**TU TAREA**
Convierte en una tabla Markdown las líneas que van desde la que contiene "chaudière gaz" hasta la que contiene "système de chauffage", ambas incluidas. Usa la columna «Fila» para el número de fila y la columna «Texto» para la línea, y omite las líneas en blanco.

━━ REGISTROS MOSTRADOS ━━

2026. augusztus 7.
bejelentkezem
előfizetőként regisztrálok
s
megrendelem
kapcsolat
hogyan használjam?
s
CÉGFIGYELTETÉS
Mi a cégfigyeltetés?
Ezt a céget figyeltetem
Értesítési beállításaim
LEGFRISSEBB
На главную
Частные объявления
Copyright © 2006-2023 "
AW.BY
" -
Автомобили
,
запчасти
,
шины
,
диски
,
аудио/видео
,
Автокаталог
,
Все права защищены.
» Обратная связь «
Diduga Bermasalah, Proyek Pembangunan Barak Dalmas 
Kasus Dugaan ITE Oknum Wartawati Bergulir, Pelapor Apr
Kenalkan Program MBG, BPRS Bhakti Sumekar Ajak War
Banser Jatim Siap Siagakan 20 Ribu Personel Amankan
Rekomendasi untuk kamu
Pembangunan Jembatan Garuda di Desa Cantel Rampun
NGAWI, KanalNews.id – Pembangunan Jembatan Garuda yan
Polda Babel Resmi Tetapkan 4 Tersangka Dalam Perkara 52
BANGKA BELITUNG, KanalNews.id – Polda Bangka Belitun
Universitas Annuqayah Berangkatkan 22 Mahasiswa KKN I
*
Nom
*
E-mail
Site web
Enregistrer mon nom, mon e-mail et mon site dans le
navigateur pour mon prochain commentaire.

━━━
━━ REGISTROS MOSTRADOS ━━

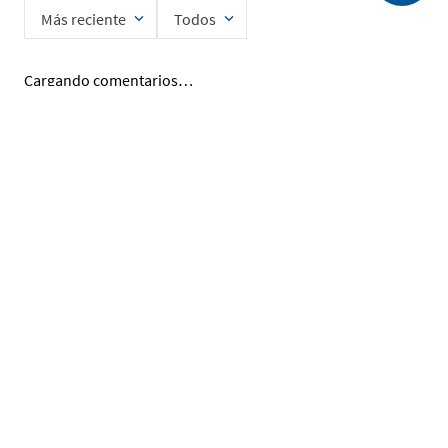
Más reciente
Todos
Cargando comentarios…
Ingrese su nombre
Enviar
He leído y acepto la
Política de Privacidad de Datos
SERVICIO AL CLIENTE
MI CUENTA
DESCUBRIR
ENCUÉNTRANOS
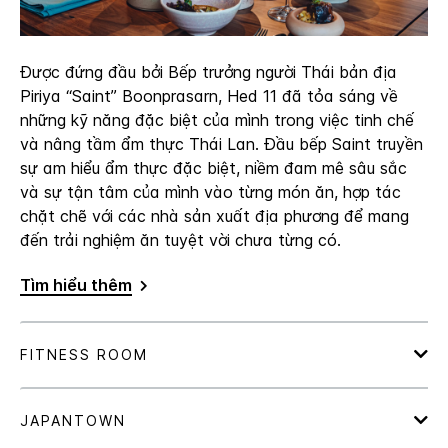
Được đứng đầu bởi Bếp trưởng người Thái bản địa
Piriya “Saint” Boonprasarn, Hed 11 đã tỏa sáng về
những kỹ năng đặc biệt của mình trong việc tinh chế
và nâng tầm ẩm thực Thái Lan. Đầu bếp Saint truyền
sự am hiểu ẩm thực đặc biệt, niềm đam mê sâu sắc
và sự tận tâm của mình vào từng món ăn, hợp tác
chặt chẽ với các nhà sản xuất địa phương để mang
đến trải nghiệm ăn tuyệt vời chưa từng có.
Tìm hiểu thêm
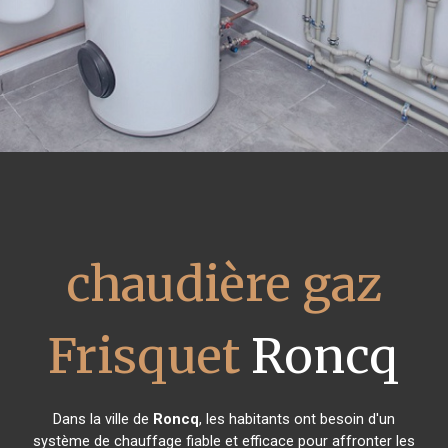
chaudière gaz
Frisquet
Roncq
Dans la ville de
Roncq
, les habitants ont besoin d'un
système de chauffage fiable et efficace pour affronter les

━━━

**RESPUESTA DEL EJERCICIO**
| Fila | Texto |
|---|---|
| 1 | chaudière gaz |
| 2 | Frisquet |
| 3 | Roncq |
| 4 | Dans la ville de |
| 5 | Roncq |
| 6 | , les habitants ont besoin d'un |
| 7 | système de chauffage fiable et efficace pour affronter les |